Favourable currency conditions were not the only reason for optimism, Shearer said. The company has already concluded deals with major restaurant chains in the USA in 2008 and has attracted influential new shareholders including Mark Schwartz, the chairman of Mission Point Capital Partners, who bring unparalleled global business experience and acumen.

Schwartz is a former chairman of Goldman Sachs Asia and a former advisor to George Soros while David Ackert is a second new high-profile investor in Cape Classics. He is an Operating Director of Paine and Partners, a New York and California-based private equity firm. Until 2007, he was an Executive Vice President at AIG Financial Products Corporation, and from 1986 until 1994 he was a Vice President in the Capital Markets Department at Goldman, Sachs & Co.

Cape Classics, which represents 17 of South Africa's finest estates and labels including Kanonkop, Thelema and Buitenverwachting, supplies restaurants and retail outlets in 49 states across the USA. “The US is a large export market for fine wines and we shipped a record number of containers in the 2007 fiscal year,” Shearer said.

The Ruth's Chris deal is showing early success as the Five Bars wines are already among the Top 10 sellers at the chain. The Five Bars Cabernet Sauvignon is the second biggest selling wine, with the brand's Chardonnay in 10th position.

The Ruth's Chris deal follows soon after Cape Classics successfully negotiated deals with the Red Lobster restaurant chain, which serves more than 150 million guests per year, and with Uno Chicago Grill, which has more than 200 outlets.

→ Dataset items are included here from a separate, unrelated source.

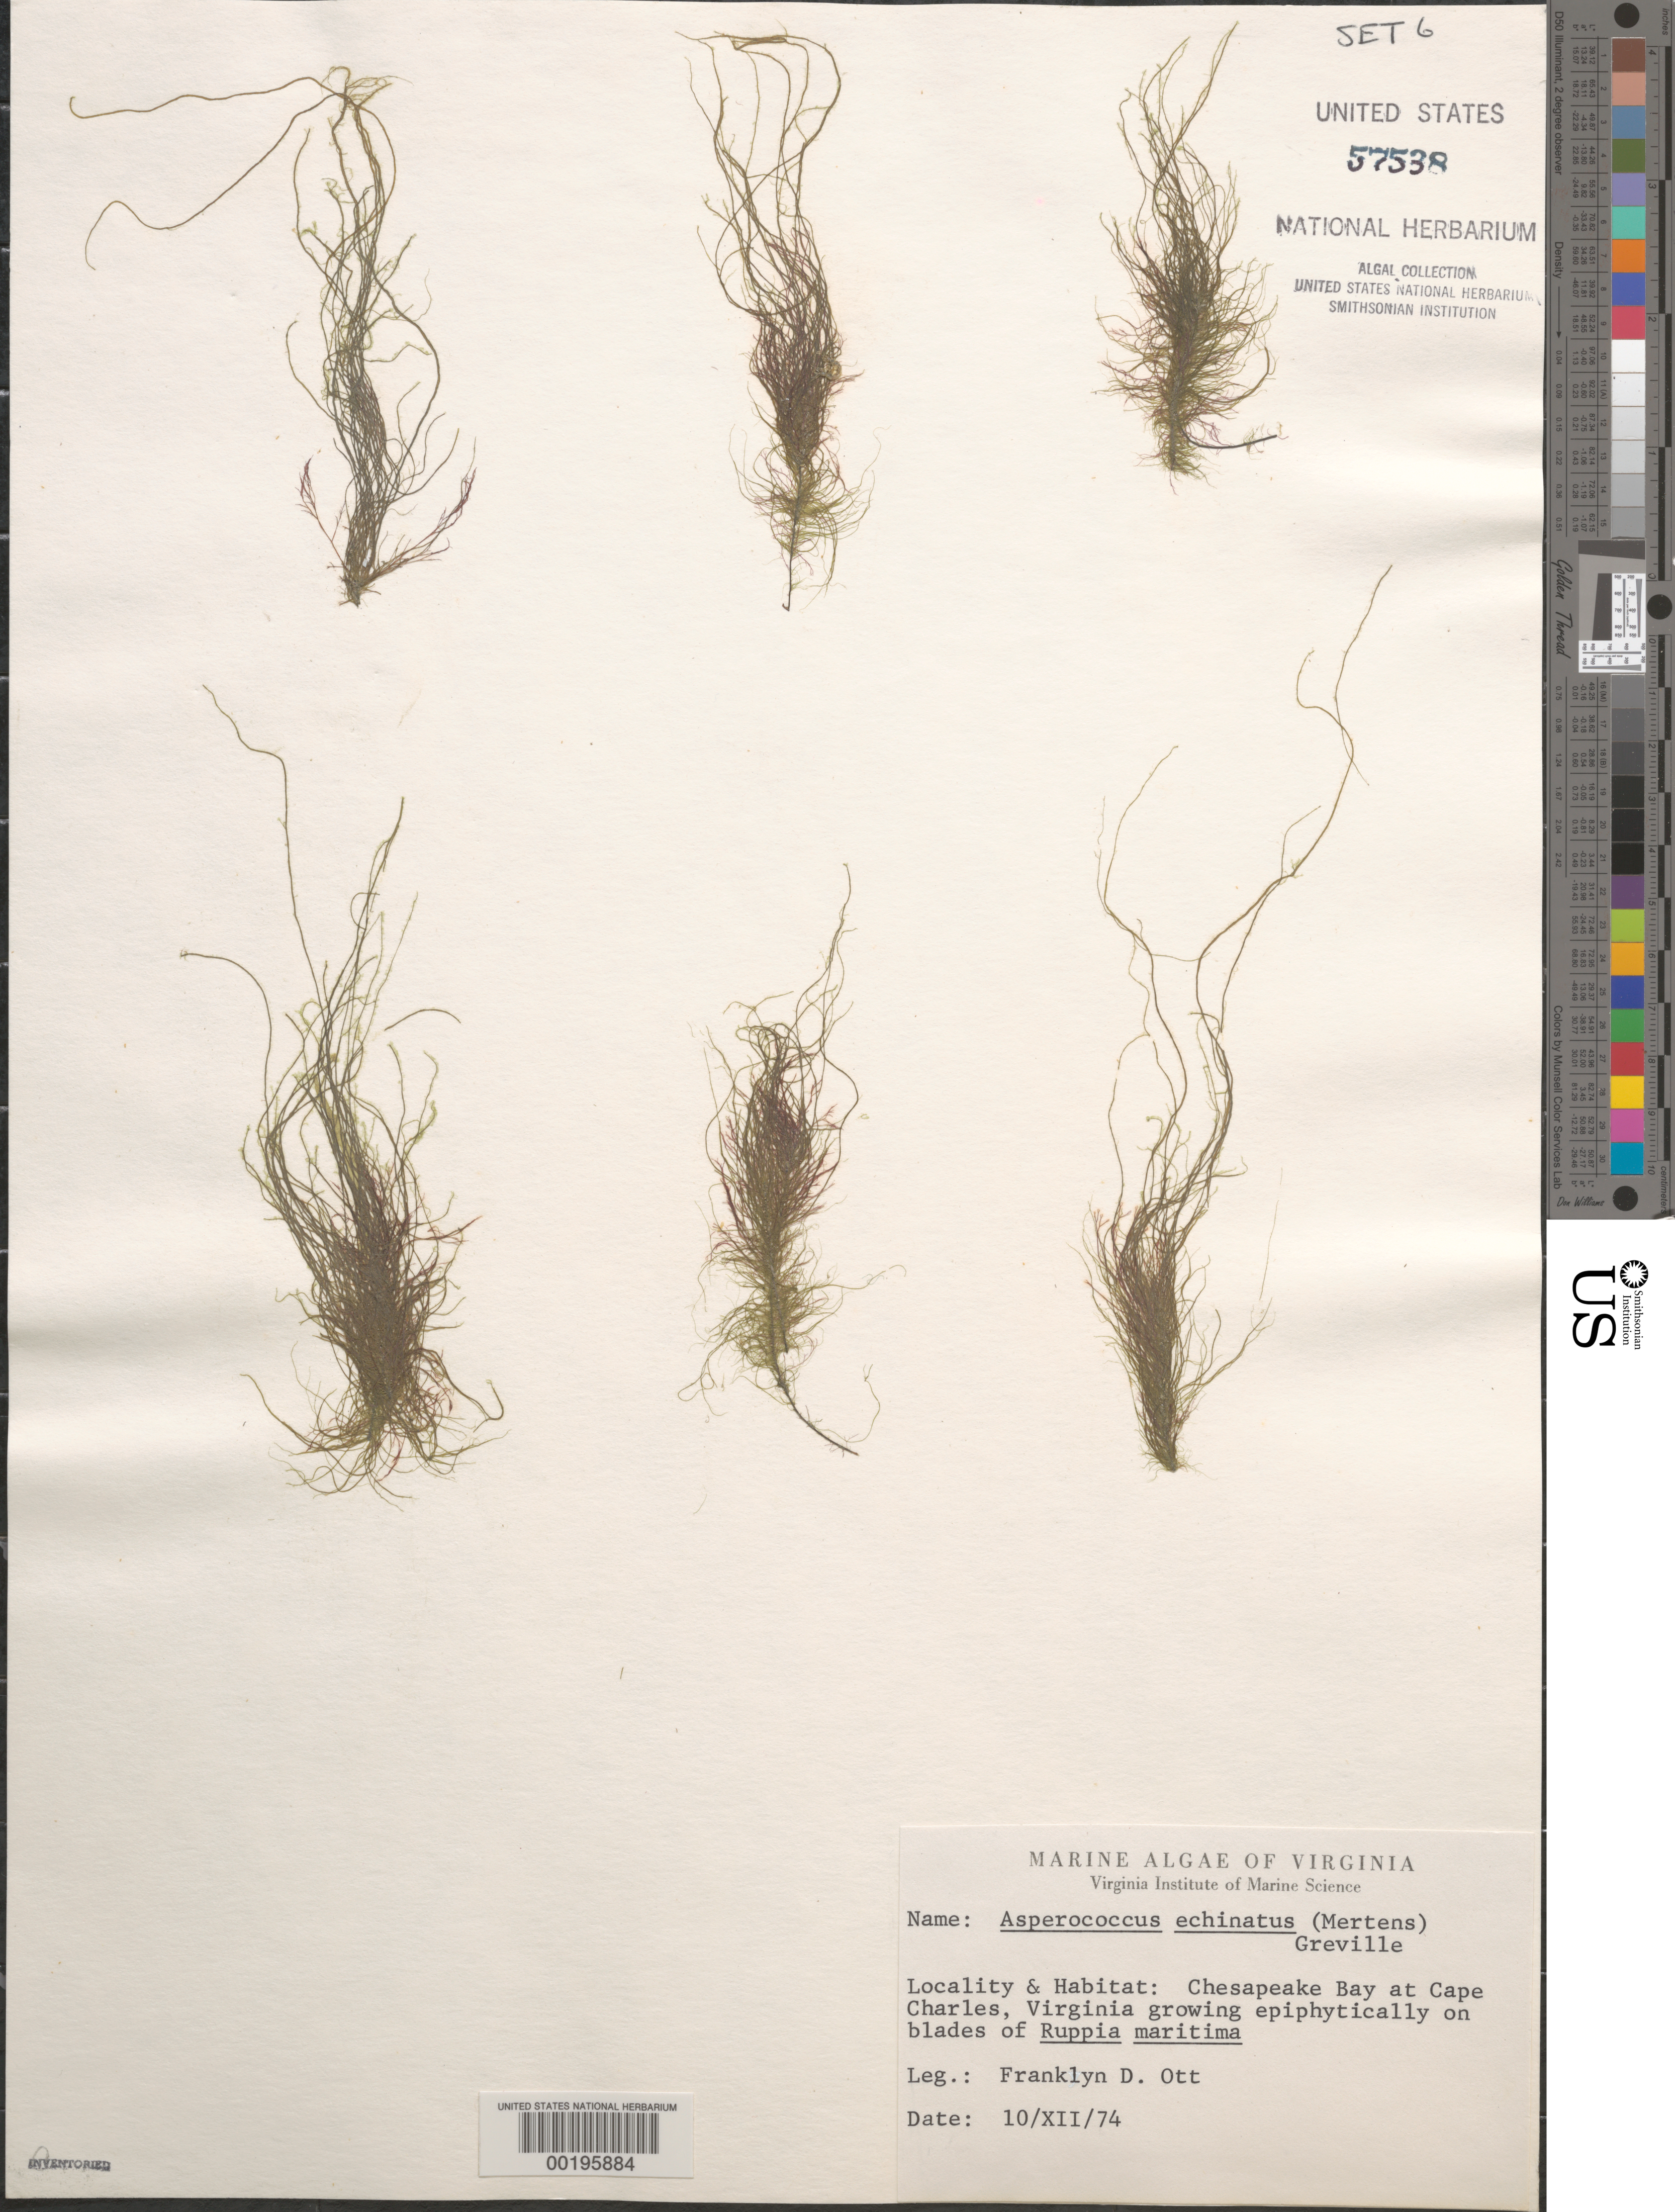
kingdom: Chromista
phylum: Ochrophyta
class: Phaeophyceae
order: Ectocarpales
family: Chordariaceae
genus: Asperococcus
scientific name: Asperococcus fistulosus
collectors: F. Ott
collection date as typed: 10 Dec 1974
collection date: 1974-12-10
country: United States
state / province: Virginia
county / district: Northampton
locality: Cape Charles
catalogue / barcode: US 57538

The SA company, which was started by Shearer 15 years ago, is now based in New York City with the South African office in Somerset West operating as a branch of the US company.

Shearer said 15 years of experience in the US market had shown that South African wine producers wanting to break into the US market needed to focus on single varietal wines, rather than blends. “You also need to focus on your market leader not on several wines per brand. This is the case for all countries aiming to sell into the US market,” he said.